|FOR IMMEDIATE RELEASE
August 26, 2009
Release # 09-324
Firm's Recall Hotline: (877) 354-5457
WASHINGTON, D.C. - The U.S. Consumer Product Safety Commission, in cooperation with the firm named below, today announced a voluntary recall of the following consumer product. Consumers should stop using recalled products immediately unless otherwise instructed. It is illegal to resell or attempt to resell a recalled consumer product.
Name of Product: ¼” Oval Roll-up Blinds and Woolrich Roman Shades
Units: About 4.2 million roll-up blinds and 600,000 Roman shades
Importer: Lewis Hyman Inc., of Carson, Calif.
Hazard: Roll-up Blinds: Strangulations can occur if the lifting loops slide off the side of the blind and a child’s neck becomes entangled on the free-standing loop or if a child places his/her neck between the lifting loop and the roll-up blind material.
Roman Shades: Strangulations can occur when a child places his/her neck between the exposed inner cord and the fabric on the backside of the blind or when a child pulls the cord out and wraps it around his/her neck.
Incidents/Injuries: In November 2007, a 1-year-old boy from Norridgewock, Maine became entangled and strangled in the lift cord loop of a roll-up blind that had fallen into his portable crib. In October 2008, a 13-month-old boy from Conway, Ark. was found with his head between the exposed inner cord and the cloth on the backside of a Roman shade. The cord was not looped around the boy’s neck but rather ran from ear to ear and strangled the child.
Description: This recall involves roll-up blinds without release clips (see picture below) and all Woolrich Roman shades. The roll-up blinds have plastic oval-shaped slats that measure about ¼ inch tall. The blinds measure either 72” or 96” long. The bottom rail has a WARNING label advising that “Young children can become entangled and strangle in cord or bead loops” and a label that reads “Lewis Hyman, Inc.” and the year of manufacture. Roll-up blinds that have release clips right below the head rail on the backside of the blind are not included in this recall.
The Woolrich Roman shades come in twill fabric and micro-suede fabric and measure 72” long. The head rail has two labels that read “Lewis Hyman, Inc., www.lewishymaninc.com” and “LHI, 005301, Made in China” respectively.
Sold at: The Roman shades were sold exclusively at Target stores nationwide and on Target.com from March 2006 through December 2008 for between $25 and $43. The roll-up blinds were sold at retail stores nationwide from January 1999 through December 2003 for between $6 and $20.
Manufactured in: China
Remedy: Consumers should immediately check the backside of the roll-up blinds to determine if they have release clips. If the roll-up blind does not have release clips, stop using it immediately and contact Lewis Hyman for a free repair kit.
Consumers should immediately stop using the Roman shades and contact Lewis Hyman for a free repair kit. The repair kits for the Roman shades will be available by the end of September.

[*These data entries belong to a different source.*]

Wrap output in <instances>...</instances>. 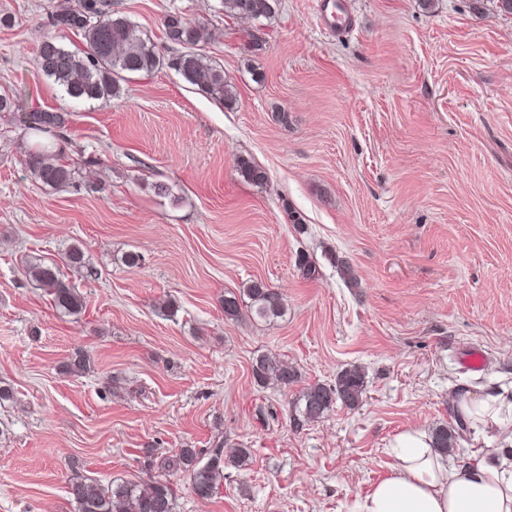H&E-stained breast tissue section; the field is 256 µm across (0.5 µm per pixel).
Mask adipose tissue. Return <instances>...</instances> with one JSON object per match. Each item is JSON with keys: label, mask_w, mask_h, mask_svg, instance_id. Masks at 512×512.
<instances>
[{"label": "adipose tissue", "mask_w": 512, "mask_h": 512, "mask_svg": "<svg viewBox=\"0 0 512 512\" xmlns=\"http://www.w3.org/2000/svg\"><path fill=\"white\" fill-rule=\"evenodd\" d=\"M466 423L497 432L496 448L472 447L465 459L444 456L420 430L399 434L389 474L355 499L351 512H512V401L503 395H457Z\"/></svg>", "instance_id": "1"}]
</instances>
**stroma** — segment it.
<instances>
[{"instance_id": "35a3bbf8", "label": "stroma", "mask_w": 512, "mask_h": 512, "mask_svg": "<svg viewBox=\"0 0 512 512\" xmlns=\"http://www.w3.org/2000/svg\"><path fill=\"white\" fill-rule=\"evenodd\" d=\"M109 2L166 56L169 13L204 28L236 101L166 67L117 99H65L38 48L80 42L52 25L78 0H0V95L67 113L58 149L76 170L63 191L32 182L35 140L0 112V385L15 395L0 403V512H72L76 473L170 482L175 512H348L388 475L397 435L457 424L454 391L512 387V15L495 0H349L338 34L318 0L259 21L220 0ZM241 157L266 184L239 176ZM74 243L98 274L76 279L88 306L65 317L24 264ZM252 279L281 293V317L225 318V292ZM77 349L88 374L65 369ZM263 356L299 381L259 385ZM351 365L366 371L359 406L298 423L302 390ZM219 443L249 456L226 458L210 498L159 466Z\"/></svg>"}]
</instances>
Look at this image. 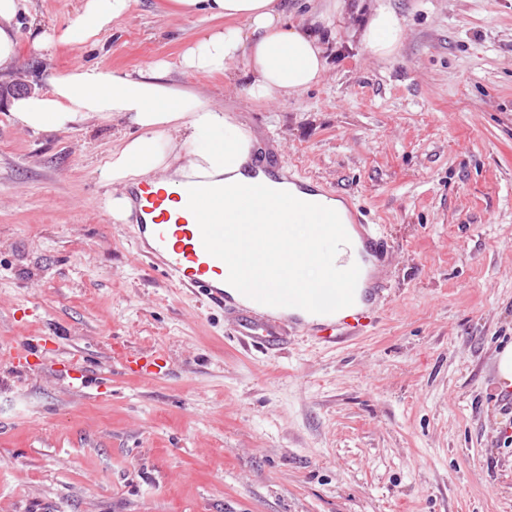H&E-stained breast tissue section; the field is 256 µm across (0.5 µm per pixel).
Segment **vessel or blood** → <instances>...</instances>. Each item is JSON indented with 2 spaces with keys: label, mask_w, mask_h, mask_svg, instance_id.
<instances>
[{
  "label": "vessel or blood",
  "mask_w": 512,
  "mask_h": 512,
  "mask_svg": "<svg viewBox=\"0 0 512 512\" xmlns=\"http://www.w3.org/2000/svg\"><path fill=\"white\" fill-rule=\"evenodd\" d=\"M196 193L192 186L171 193L146 185L132 189L131 197L140 219L137 248L156 260L163 276L230 312L235 335L274 347L280 341L281 323H299V314L303 311L322 319L332 343L339 342L344 335H361L373 324V314L362 313L344 327L336 325L337 314L345 309L360 284H367L371 293L378 297L388 288L387 283L374 275L361 280L356 271L348 269L343 257L338 260L337 277L317 287L248 288L244 291V301L234 300L224 291L223 225L204 212L188 217L184 208ZM350 217L365 259L376 266L385 262L389 255L385 233L379 226L369 223L361 210L351 209Z\"/></svg>",
  "instance_id": "vessel-or-blood-1"
}]
</instances>
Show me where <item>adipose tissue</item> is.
Segmentation results:
<instances>
[{"label": "adipose tissue", "mask_w": 512, "mask_h": 512, "mask_svg": "<svg viewBox=\"0 0 512 512\" xmlns=\"http://www.w3.org/2000/svg\"><path fill=\"white\" fill-rule=\"evenodd\" d=\"M131 0H82L76 19L63 33L33 25L27 31L32 47L50 53L58 38L89 42L124 16ZM186 15L214 20L181 55L182 74L222 75L245 98L276 103L297 97L316 84L327 69L325 30L328 18L343 14L346 0H333L311 22L288 20V0H174ZM355 37L376 57H391L399 48L403 20L387 0H378ZM243 70H236V63ZM165 61H153L118 73L95 64H79L49 77L48 93L13 101L19 124L35 133L73 128L92 117L134 127L99 169L101 180L122 186L106 210L118 224L135 209L130 189L141 184L170 189H201L195 209L224 219V263L234 273L259 274L268 286L272 269L293 267L294 288H310L336 271L337 253L360 261L355 233L341 199L299 190L276 181L254 163L257 141L223 105L169 84ZM263 183L262 194L251 190ZM331 214L338 225V243L317 236L306 208ZM300 225L290 234L289 225Z\"/></svg>", "instance_id": "obj_1"}]
</instances>
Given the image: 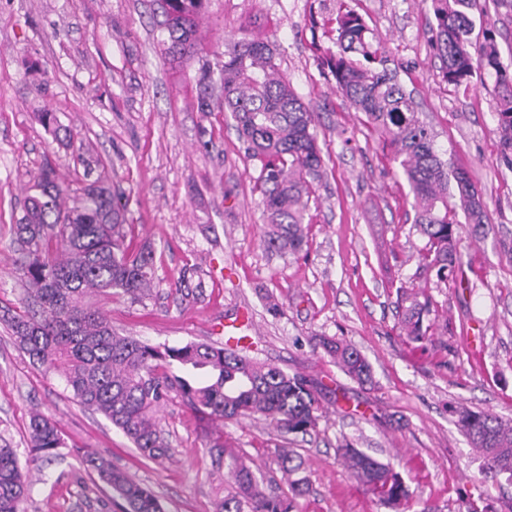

Consumer Contact: For additional information, contact Lewis Hyman toll-free at (877) 354-5457 between 8 a.m. and 5 p.m. PT daily, or visit the firm’s Web site at www.lewishymaninc.com
Note: CPSC reminds consumers to examine all Roman Shades and Roll-up blinds in their homes. If looped pull cords, exposed inner cords, or exposed lifting loops are found and children are in the home or occasionally visit your home, please consider replacing the blinds or shades with products that do not have exposed pull cords or inner cords.
The U.S. Consumer Product Safety Commission is charged with protecting the public from unreasonable risks of injury or death associated with the use of
thousands of types of consumer products under the agency’s jurisdiction. Deaths, injuries, and property damage from consumer product incidents cost the
nation more than $1 trillion annually. CPSC is committed to protecting consumers and families from products that pose a fire, electrical, chemical or
mechanical hazard. CPSC's work to help ensure the safety of consumer products - such as toys, cribs, power tools, cigarette lighters and household
chemicals -– contributed to a decline in the rate of deaths and injuries associated with consumer products over the past 40 years.